Allah berfirman: "Dan tolong menolonglah kamu dalam (mengerjakan) kebaikan dan takwa". (al-Ma'idah/5: 2)

Adakah Pertentangan antara Dua Ayat itu? 

Tercapainya suatu maksud, atau terlaksananya suatu pekerjaan dengan baik, tergantung kepada terpenuhinya syarat-syarat yang dibutuhkan dalam melaksanakan pekerjaan itu, dan tidak adanya rintangan-rintangan yang menghalanginya. Manusia telah diberi potensi oleh Allah, baik berupa pikiran maupun kekuatan tubuh, agar bisa mencukupkan syarat-syarat atau menolak rintangan-rintangan dalam menuju suatu maksud, atau mengerjakan suatu pekerjaan. Tetapi, ada di antara syarat-syarat itu yang manusia tidak kuasa mencukupkannya. Di samping itu, ada juga rintangan yang tidak mampu ditolaknya. Begitu pula ada di antara syarat-syarat itu atau di antara halangan-halangan itu yang tidak dapat diketahui. 

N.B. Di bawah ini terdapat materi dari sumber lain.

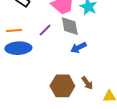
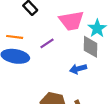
gray diamond: (70, 26) -> (91, 47), moved

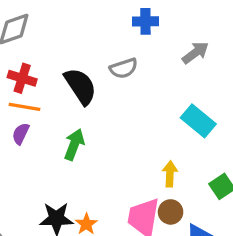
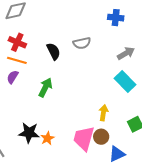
blue cross: (145, 21) -> (116, 18), moved
gray arrow: (195, 53) -> (126, 53), moved
black semicircle: (80, 86) -> (53, 51), size x0.7

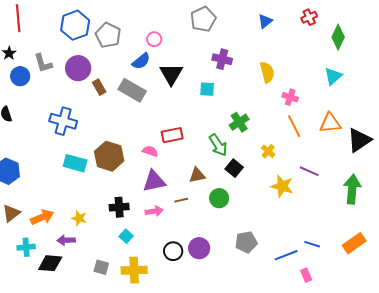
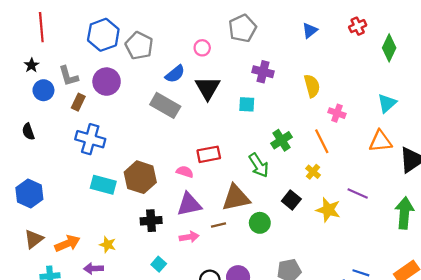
pink circle: (154, 39) -> (202, 48), moved
cyan triangle: (333, 76) -> (387, 103), moved
brown rectangle: (99, 87) -> (78, 102), moved, turned 56
orange line: (294, 126) -> (322, 141), moved
black square: (234, 168) -> (291, 200), moved
brown triangle: (197, 175) -> (236, 198), size x1.6
black cross: (119, 207) -> (151, 221), moved

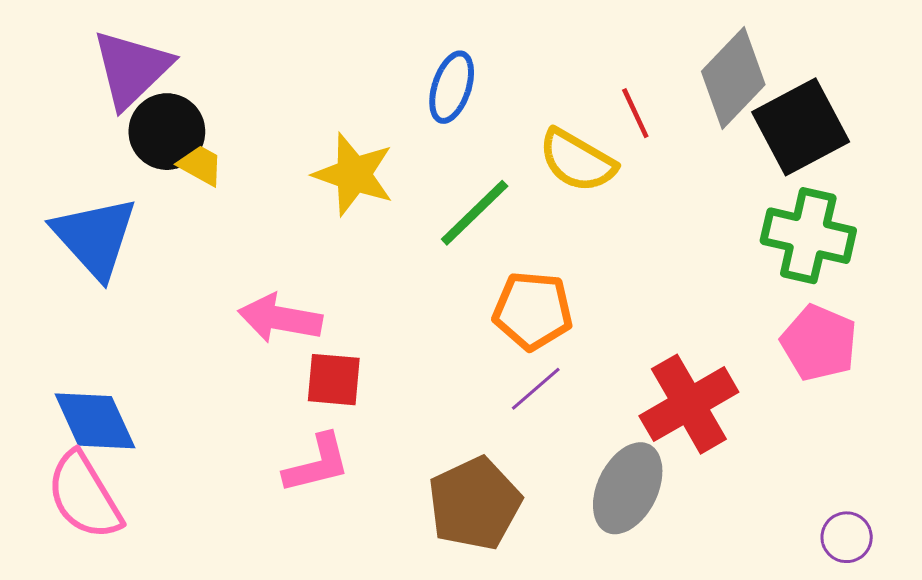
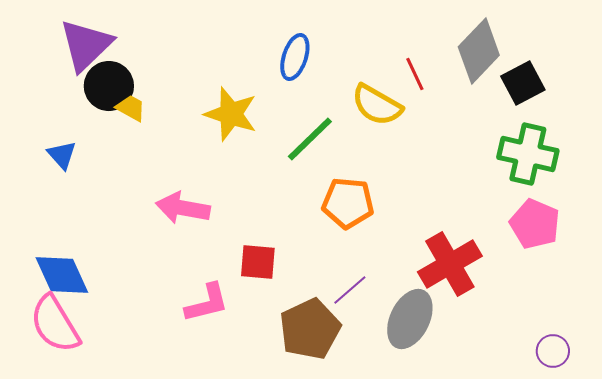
black square: (801, 127) -> (523, 83), size x0.7
blue triangle: (95, 237) -> (62, 155), size x0.5
red square: (334, 380) -> (258, 262), moved
purple line: (536, 389) -> (350, 290), moved

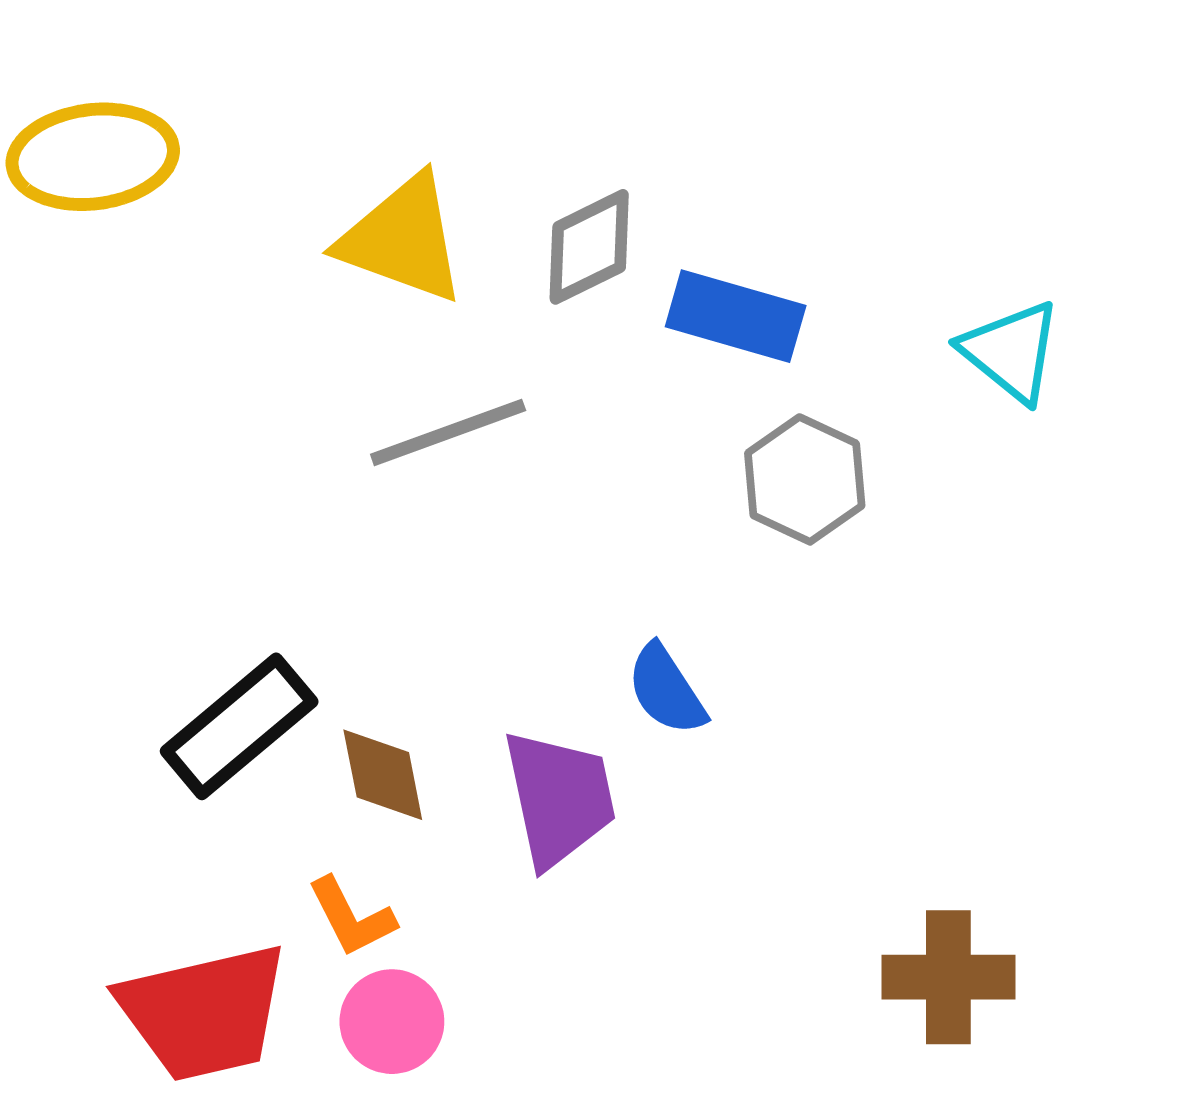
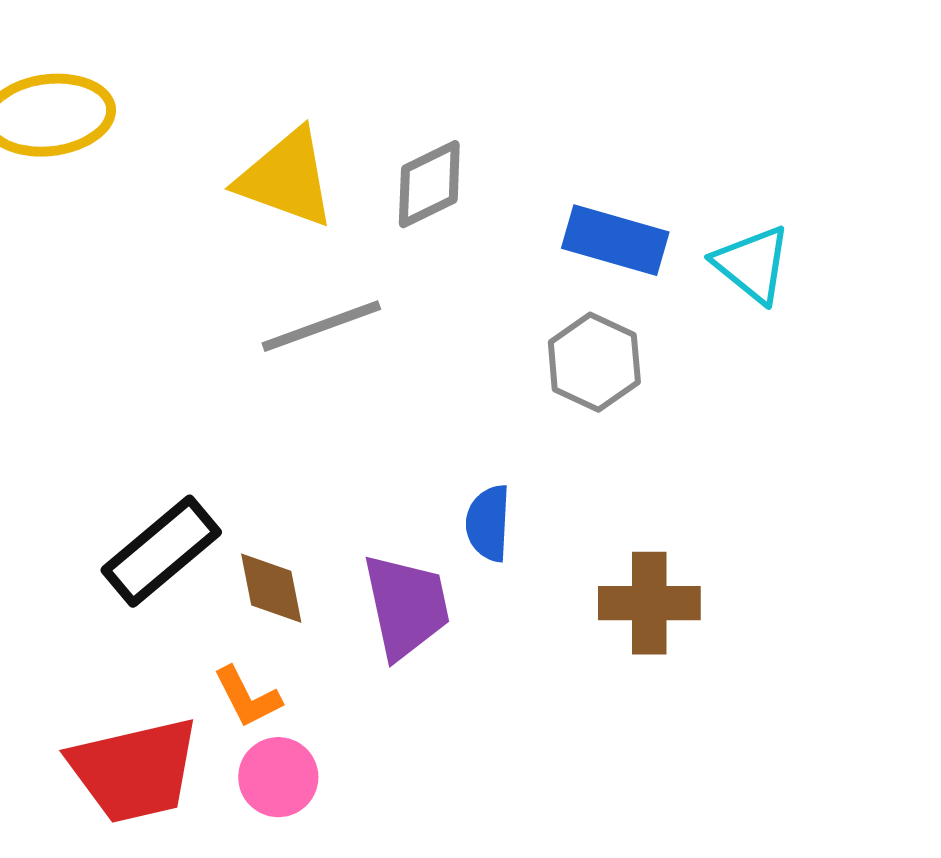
blue rectangle: (736, 316) -> (615, 240), moved
blue semicircle: (666, 690) -> (488, 523), turned 36
brown cross: (948, 977) -> (649, 603), moved

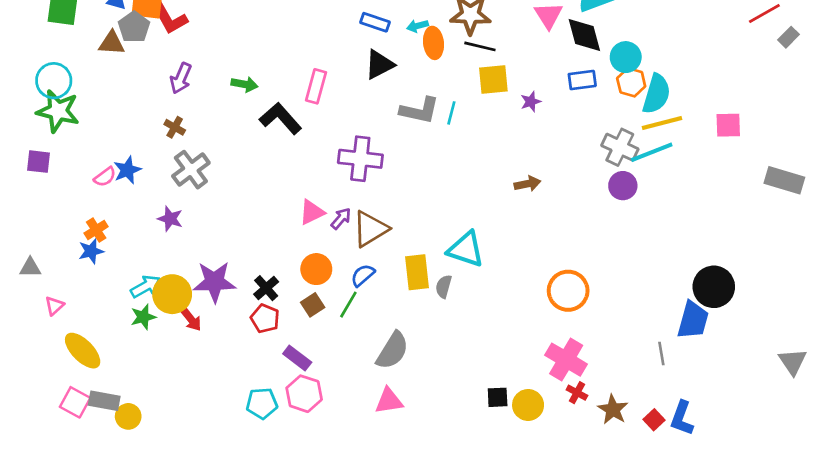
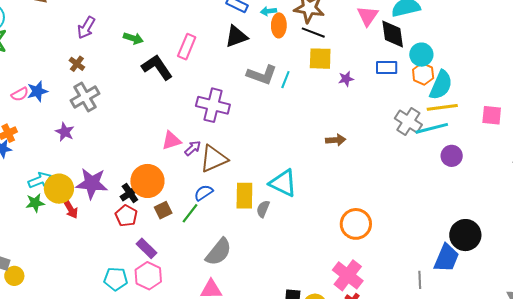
purple circle: (623, 186) -> (452, 156), moved
orange circle: (316, 269) -> (147, 181), moved, size x1.4

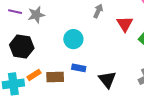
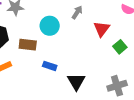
cyan circle: (73, 39) -> (50, 26), moved
brown rectangle: (55, 77) -> (28, 45), moved

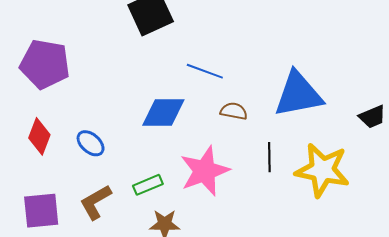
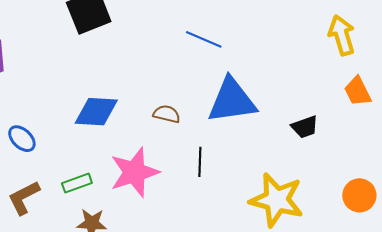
blue line: (205, 71) -> (204, 39), moved
yellow star: (322, 170) -> (277, 200), moved

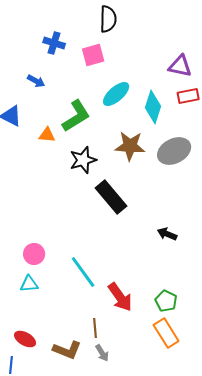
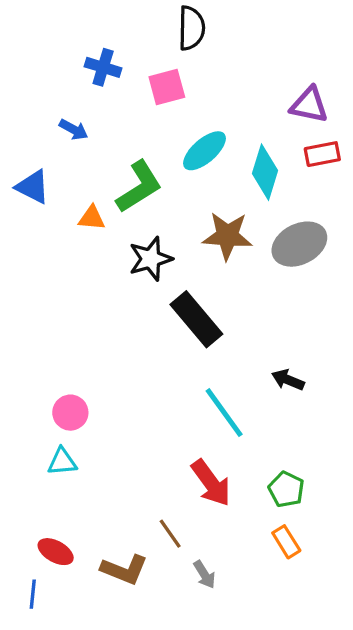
cyan line: (83, 272) -> (224, 413), moved
brown line: (95, 328) -> (170, 534), turned -30
orange rectangle: (166, 333) -> (286, 542), size x0.7
gray arrow: (102, 353) -> (204, 575), moved

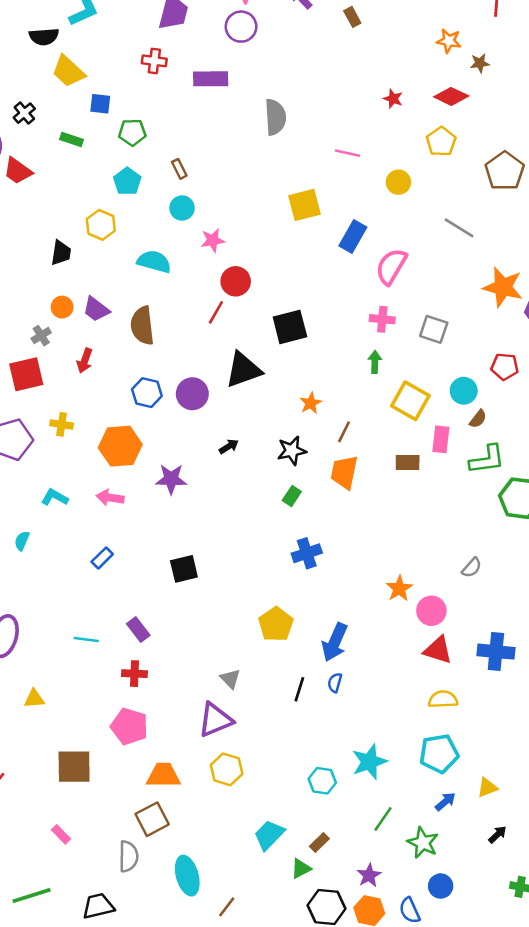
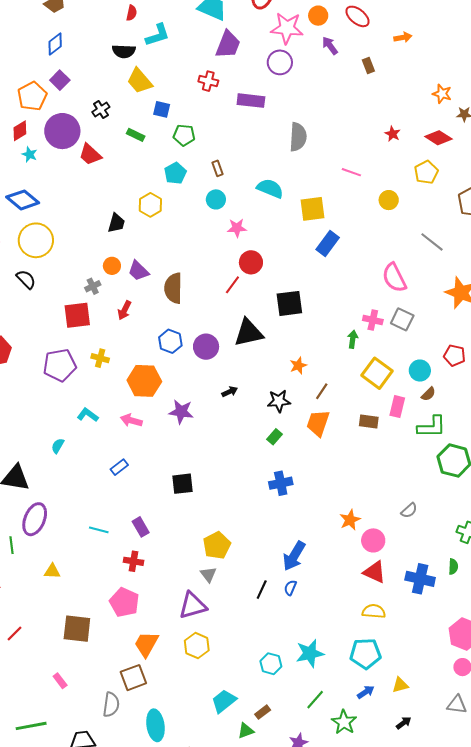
blue rectangle: (353, 236) -> (328, 243), moved
cyan semicircle: (154, 262) -> (270, 188), moved
pink semicircle: (391, 266) -> (394, 278), moved, turned -64
pink cross: (382, 319) -> (373, 320), moved
yellow pentagon: (276, 624) -> (217, 545), moved
orange trapezoid: (163, 775) -> (146, 644), turned -68

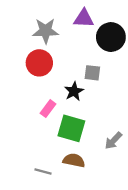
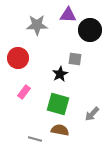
red circle: (39, 63) -> (18, 58), moved
pink rectangle: (48, 109) -> (24, 92), moved

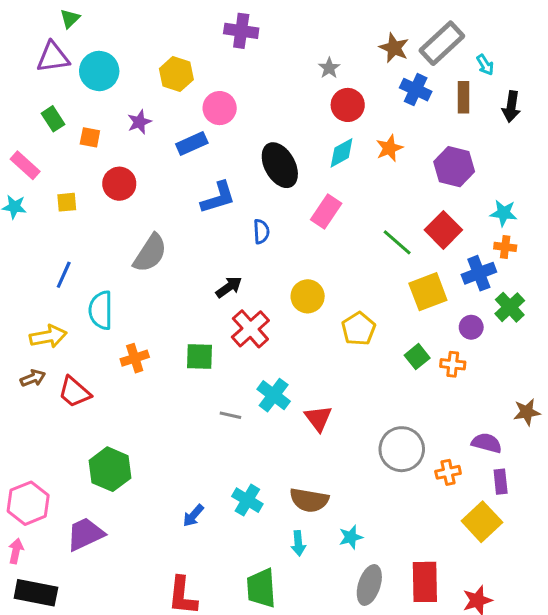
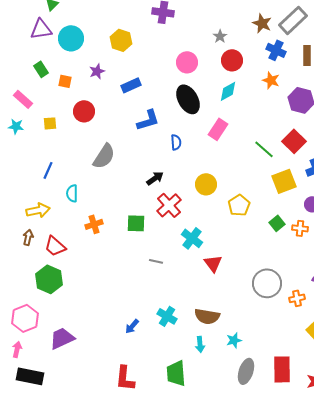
pink circle: (220, 108) -> (187, 62), moved
orange star: (389, 148) -> (271, 80), moved, turned -30
cyan semicircle: (101, 310) -> (72, 193), size x0.7
brown arrow: (33, 378) -> (28, 237), turned -56
cyan cross: (274, 395) -> (192, 238), moved
green hexagon: (110, 469) -> (49, 279), moved

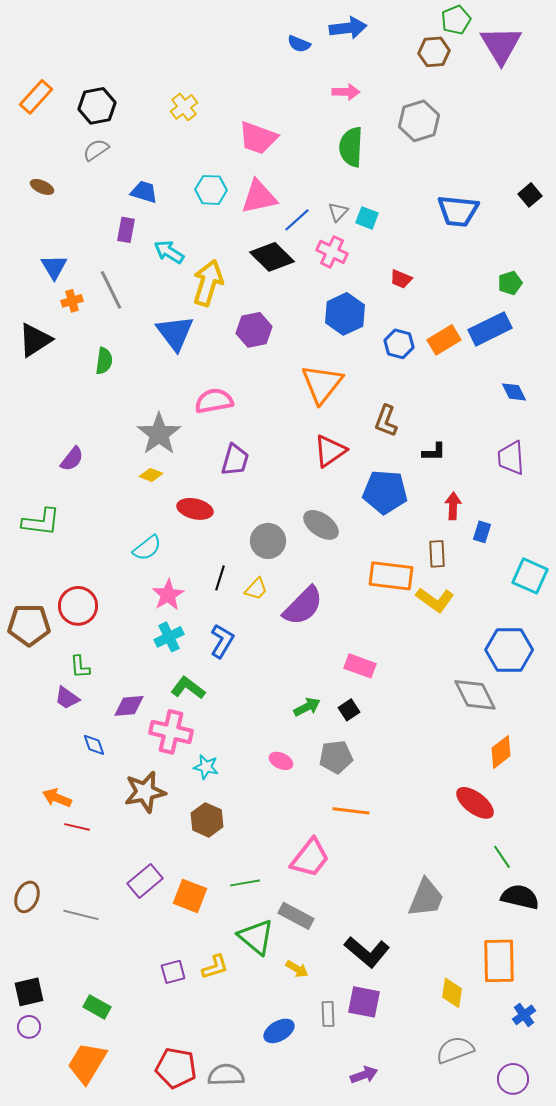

Kendatipun menurut pikiran semua syarat yang diperlukan telah cukup, dan semua rintangan yang menghalangi telah berhasil diatasi, tetapi kadang-kadang hasil pekerjaan tidak seperti yang diharapkan. Ada hal-hal yang berada di luar batas kekuasaan dan kemampuan manusia. Itulah yang dimintakan pertolongan khusus kepada Allah. Sebaiknya, sesuatu yang masih dalam batas kekuasaan dan kemampuan, manusia disuruh tolong menolong, agar timbul pada masing-masing individu sifat saling mencintai, menghargai, dan gotong-royong.

Dengan perkataan lain, manusia disuruh Allah berusaha dengan sekuat tenaga, dan disuruh saling menolong, dan membantu. Di samping menjalankan ikhtiar dan usaha, dia harus pula berdoa, memohon taufik, hidayah dan ma'unah. Ini hendaknya dimohonkan khusus kepada Allah, karena hanya Dia yang kuasa memberinya. Sesudah itu semua, barulah dia bertawakal kepada-Nya.

Ibadah itu sendiri pun suatu pekerjaan yang berat, sebab itu haruslah dimintakan ma'unah dari Allah agar semua ibadah terlaksana sesuai dengan yang dimaksud oleh agama. Oleh karena itu, seseorang hendaknya menuturkan bahwa hanya kepada Allah sajalah kita beribadah, diikuti lagi dengan pernyataan bahwa kepada-Nya saja minta pertolongan, terutama pertolongan agar amal ibadah terlaksana sebagaimana mestinya. Ayat di atas, sebagaimana telah disebutkan, mengandung tauhid, karena beribadah semata-mata kepada Allah dan meminta ma'unah khusus kepada-Nya, adalah intisari agama, dan kesempurnaan tauhid.